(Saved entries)
☆ ☆ ☆ ☆ ☆ ☆ ☆
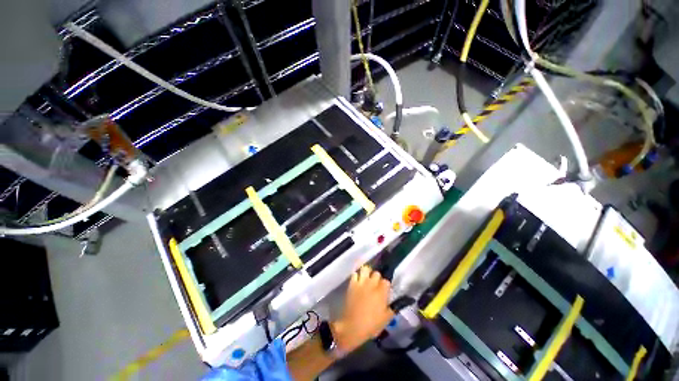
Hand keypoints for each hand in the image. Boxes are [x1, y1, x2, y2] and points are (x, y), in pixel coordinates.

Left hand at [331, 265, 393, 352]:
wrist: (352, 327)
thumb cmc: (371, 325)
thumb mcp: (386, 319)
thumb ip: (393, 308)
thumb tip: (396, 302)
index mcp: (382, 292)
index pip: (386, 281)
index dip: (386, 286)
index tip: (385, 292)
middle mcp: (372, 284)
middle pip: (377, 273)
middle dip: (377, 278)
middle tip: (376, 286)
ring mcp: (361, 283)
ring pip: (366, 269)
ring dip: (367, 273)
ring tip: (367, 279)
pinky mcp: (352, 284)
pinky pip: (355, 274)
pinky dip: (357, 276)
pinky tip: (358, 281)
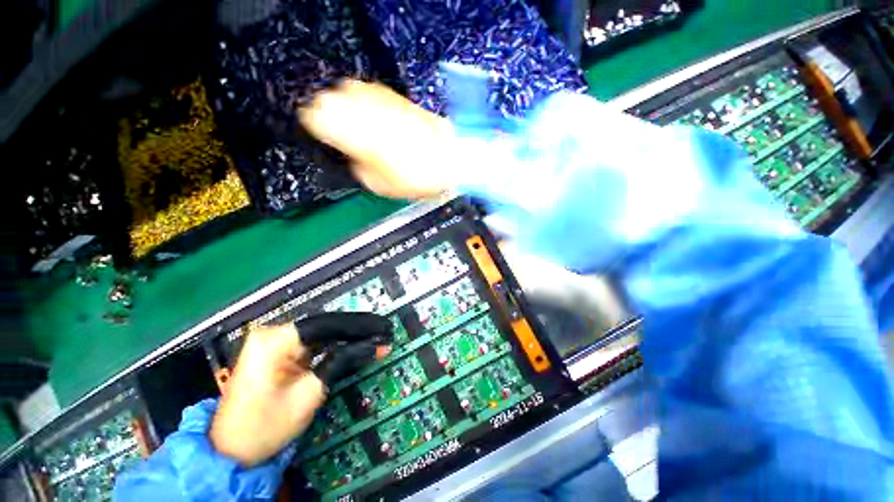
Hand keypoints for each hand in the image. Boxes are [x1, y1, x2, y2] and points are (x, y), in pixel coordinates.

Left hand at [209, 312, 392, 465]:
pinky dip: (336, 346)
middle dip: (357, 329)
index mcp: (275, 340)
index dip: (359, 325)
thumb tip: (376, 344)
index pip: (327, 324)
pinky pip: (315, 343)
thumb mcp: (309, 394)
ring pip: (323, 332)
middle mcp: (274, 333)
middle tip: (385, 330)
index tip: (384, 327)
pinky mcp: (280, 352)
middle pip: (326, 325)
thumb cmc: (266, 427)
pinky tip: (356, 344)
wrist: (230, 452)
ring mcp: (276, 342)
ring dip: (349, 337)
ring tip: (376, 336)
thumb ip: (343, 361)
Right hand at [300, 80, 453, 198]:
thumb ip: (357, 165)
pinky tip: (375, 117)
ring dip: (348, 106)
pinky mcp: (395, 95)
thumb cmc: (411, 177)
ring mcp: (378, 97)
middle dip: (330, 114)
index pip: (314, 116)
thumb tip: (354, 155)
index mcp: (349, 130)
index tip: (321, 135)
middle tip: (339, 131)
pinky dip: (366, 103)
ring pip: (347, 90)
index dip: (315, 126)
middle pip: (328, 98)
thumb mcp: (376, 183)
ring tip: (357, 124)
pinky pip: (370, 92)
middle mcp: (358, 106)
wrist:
☆ ☆ ☆ ☆ ☆ ☆ ☆
→ WHAT YOU HAVE TO DO:
In the records above, find the lines containing "ring" and copy them.

→ ANSWER:
ring mcp: (361, 283)
ring pip: (366, 269)
ring dip: (367, 273)
ring tip: (367, 279)
ring pip: (323, 332)
ring mcp: (276, 342)
ring dip: (349, 337)
ring tip: (376, 336)
ring dip: (348, 106)
ring mcp: (378, 97)
ring pip: (347, 90)
ring tip: (357, 124)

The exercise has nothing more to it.